Но вскоре подымается в нем демоническая тревога, тот «ужасный дух беспокойства», который гонит его, словно водопад с горной вершины. В письмах появляются мрачные нотки, жалобы на «зависимость», и внезапно всплывает причина: он хочет уйти. Гёльдерлин не может жить в оковах должности, профессии, в определенном кругу; всякое иное существование, кроме поэтического, для него невозможно. В этом первом кризисе он еще не сознает, что только живущие в нем самом демонические силы ревниво обрывают всякую нить, связывающую его с миром; пока еще внешними причинами объясняет он то, чему подлинной причиной служит лишь ежеминутно воспламеняющаяся в нем тяга прочь: на этот раз это упрямство мальчика, его тайный порок, который он не может побороть. В этом уже сказывается неприспособленность Гёльдерлина к жизни: девятилетний мальчик обладает более сильной волей, чем он. И он отказывается от места. Шарлотта фон Кальб, понимая действительную причину его ухода, пишет его матери в утешение глубокую истину: «Его дух не может опуститься до мелочного труда… или, вернее, его душа слишком угнетается им».
Так изнутри разрушает Гёльдерлин каждую представившуюся возможность занять какое–либо место в жизни: поэтому психологически глубоко неверно ходячее сентиментальное воззрение биографов, что Гёльдерлина всюду унижали и оскорбляли, будто и в Вальтерсгаузене, и во Франкфурте, и в Швейцарии его низводили на положение слуги. В действительности все и всюду старались его щадить. Но его кожа была слишком тонка, его восприимчивость слишком сильна, «его душа слишком угнетается мелочами». То, что Стендаль сказал однажды о своем двойнике Анри Брюларе: «Ce qui ne fait qu’effleurer les autres me blesse jusqu’au sang»[56], относится и к Гёльдерлину, как и ко всем чувствительным натурам. Обычную действительность он ощущал как враждебную силу, мир как жестокость, зависимость как рабство. Только в поэтическом порыве он чувствует себя счастливым, вне этой сферы его дыхание неспокойно, он мечется и задыхается в земном воздухе, как в петле. «Почему я умиротворен и добр, как дитя, когда в сладком досуге я спокойно занимаюсь самым невинным из всех дел?» — удивляется он, испуганный вечным разладом, который приносит ему каждая встреча. Он еще не знает, что его жизненная неприспособленность неисцелима, пока еще называет случайностью то, за чем скрывается демон, внутренняя необходимость и предназначение, он еще верит, что «свобода», что «поэзия» может привязать его к миру. И он делает дерзкую попытку жить независимо: полный надежд на свое едва начатое произведение, Гёльдерлин вырывается на свободу. Радостно платит он горькими лишениями за жизнь в духе. Зимой он проводит целые дни в постели, чтобы сберечь дрова, никогда не разрешает себе больше одной трапезы в день, отказывается от пива и вина, от самых скромных удовольствий. В Иене он посещает только лекции Фихте, изредка Шиллер уделяет ему часок, все остальное время он одиноко проводит в своем бедном углу (который трудно даже назвать каморкой). Но душа его странствует с Гиперионом в Грецию, и он мог бы назвать себя счастливым, если бы его сердцу не суждено было вечно страдать от беспокойства и разлада.

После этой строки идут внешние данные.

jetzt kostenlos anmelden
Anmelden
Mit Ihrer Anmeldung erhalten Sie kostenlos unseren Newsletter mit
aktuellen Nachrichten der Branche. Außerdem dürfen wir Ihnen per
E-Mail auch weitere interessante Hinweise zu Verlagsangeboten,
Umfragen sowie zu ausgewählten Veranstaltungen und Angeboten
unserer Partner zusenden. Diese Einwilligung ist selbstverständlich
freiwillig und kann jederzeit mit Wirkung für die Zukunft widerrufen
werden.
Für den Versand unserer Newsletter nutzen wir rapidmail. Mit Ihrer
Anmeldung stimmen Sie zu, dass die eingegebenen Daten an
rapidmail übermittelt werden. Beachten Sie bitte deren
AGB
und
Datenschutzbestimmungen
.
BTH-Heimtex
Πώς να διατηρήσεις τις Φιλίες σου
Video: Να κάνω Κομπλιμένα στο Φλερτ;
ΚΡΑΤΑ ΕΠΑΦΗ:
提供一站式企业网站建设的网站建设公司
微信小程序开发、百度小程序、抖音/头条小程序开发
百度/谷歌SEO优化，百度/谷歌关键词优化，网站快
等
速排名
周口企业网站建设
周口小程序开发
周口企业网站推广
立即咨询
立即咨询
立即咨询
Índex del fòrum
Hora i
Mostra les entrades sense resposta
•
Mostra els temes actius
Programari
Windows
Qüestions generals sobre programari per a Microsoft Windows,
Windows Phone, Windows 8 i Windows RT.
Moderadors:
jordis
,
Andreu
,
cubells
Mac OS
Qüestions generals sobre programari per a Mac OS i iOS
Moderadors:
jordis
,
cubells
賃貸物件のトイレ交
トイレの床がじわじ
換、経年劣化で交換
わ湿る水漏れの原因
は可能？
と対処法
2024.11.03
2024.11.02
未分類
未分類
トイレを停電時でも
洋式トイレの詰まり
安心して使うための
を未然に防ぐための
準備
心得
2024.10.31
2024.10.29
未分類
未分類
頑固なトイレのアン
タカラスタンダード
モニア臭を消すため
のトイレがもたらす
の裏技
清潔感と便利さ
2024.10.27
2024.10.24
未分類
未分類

Ах, если б я не ходил в ваши школы!
Гиперион
Главное побуждение, толкнувшее Гёльдерлина к свободе, это — влечение к героическому, стремление найти в жизни «великое». Но прежде чем он решается искать его в собственной душе, он хочет увидеть «великих», поэтов, священный сонм. Не случайность приводит его в Веймар: там Гёте, и Шиллер, и Фихте, и рядом с ними, как сияющие планеты вокруг солнца, Виланд, Гердер[57], Жан — Поль, братья Шлегель[58] — все созвездие немецкой культуры. Дышать этой возвышенной атмосферой жаждет его враждебная всему непоэтическому грудь; здесь будет он пить, словно нектар, воздух новых Афин, в этой экклесии[59] духа, в этом колизее поэтических ристаний испытает свою силу.
Но он должен еще подготовиться к такой борьбе, ибо молодой Гёльдерлин чувствует, насколько уступает он и разумом, и богатством мыслей, и образованностью объемлющему весь мир Гёте, Шиллеру с его колоссальным, искушенным в мощных абстракциях умом. И он решает — вечное заблуждение немцев, — что ему нужно систематическое «образование», что он должен «записаться» на лекции по философий. Точно так же, как Клейст, он насилует свою насквозь спонтанную экзальтированную натуру, пытаясь метафизически истолковать те небеса, которые он ощущает в блаженные минуты, доктринами подкрепить свои поэтические замыслы.